#### Exercise task:
Reproduce every line of the entries below verbatim, omitting the pictures from your answer.
------------------------------------
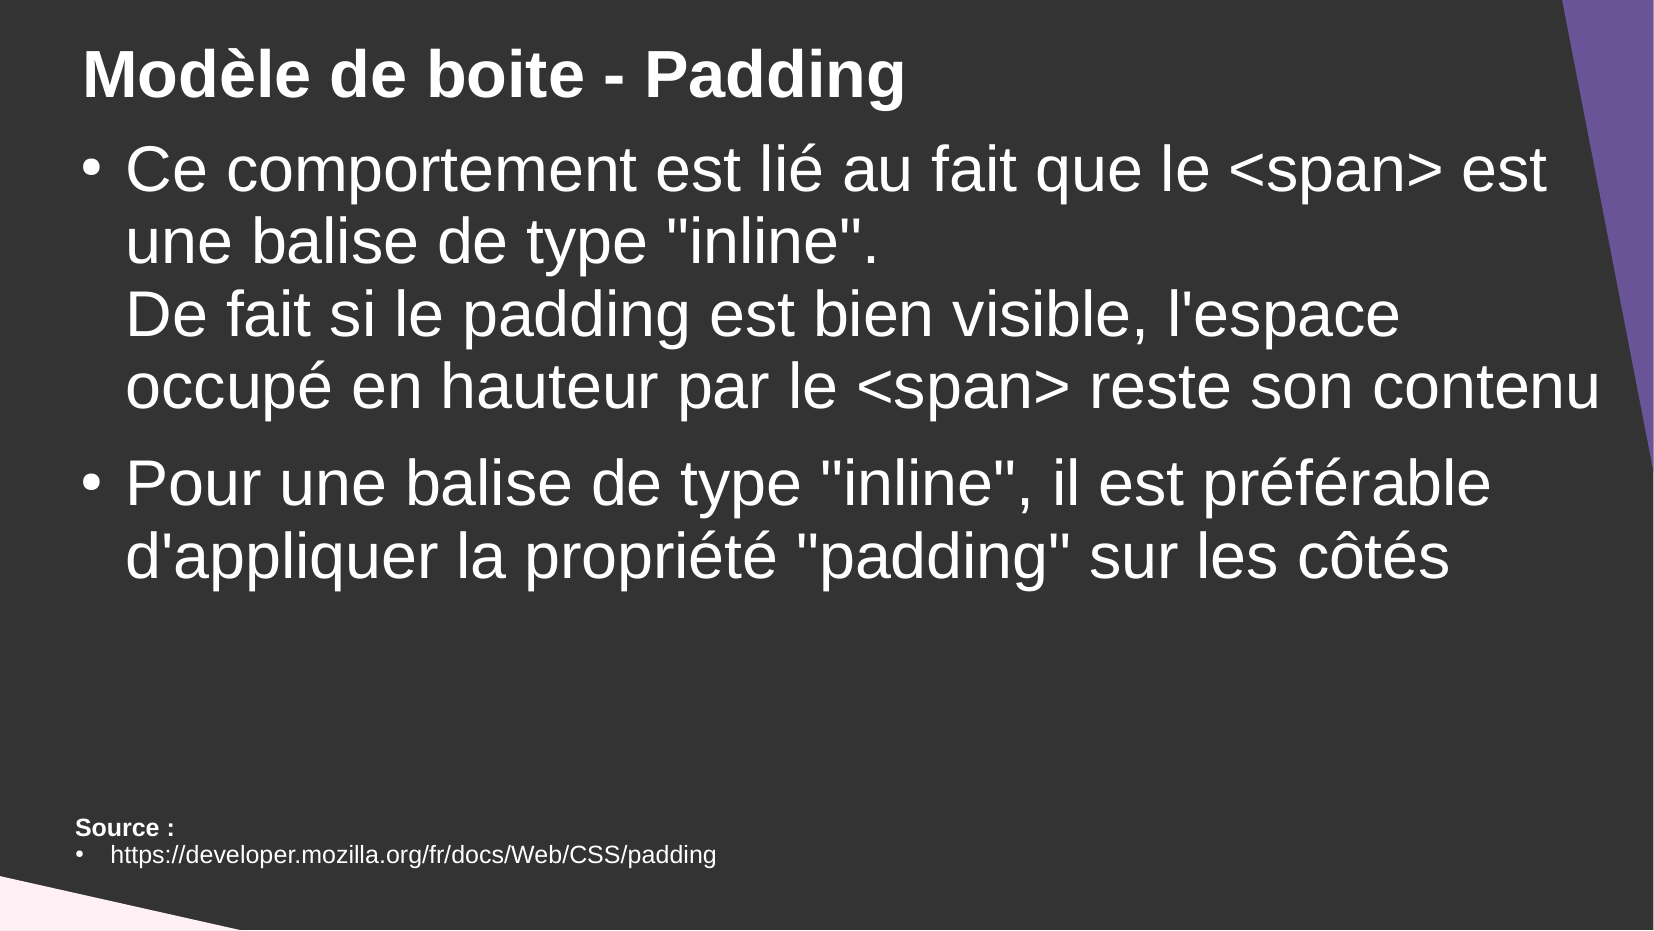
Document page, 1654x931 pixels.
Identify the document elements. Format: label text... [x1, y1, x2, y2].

text_box [1562, 0, 1654, 475]
title Modèle de boite - Padding [82, 37, 1571, 112]
list Ce comportement est lié au fait que le <span> est une balise de type "inline". De fait si le padding est bien visible, l'espace occupé en hauteur par le <span> reste son contenu Pour une balise de type "inline", il est préférable d'appliquer la propriété "padding" sur les côtés [64, 132, 1604, 665]
text_box [0, 876, 245, 931]
text_box Source : https://developer.mozilla.org/fr/docs/Web/CSS/padding [60, 805, 1546, 913]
------------------------------------
#### Result for this task:
Document page, 1654x931 pixels.
Identify the document elements. Format: label text... [x1, y1, x2, y2].

text_box [1562, 0, 1654, 475]
title Modèle de boite - Padding [82, 37, 1571, 112]
list Ce comportement est lié au fait que le <span> est une balise de type "inline". De fait si le padding est bien visible, l'espace occupé en hauteur par le <span> reste son contenu Pour une balise de type "inline", il est préférable d'appliquer la propriété "padding" sur les côtés [64, 132, 1604, 665]
text_box [0, 876, 245, 931]
text_box Source : https://developer.mozilla.org/fr/docs/Web/CSS/padding [60, 805, 1546, 913]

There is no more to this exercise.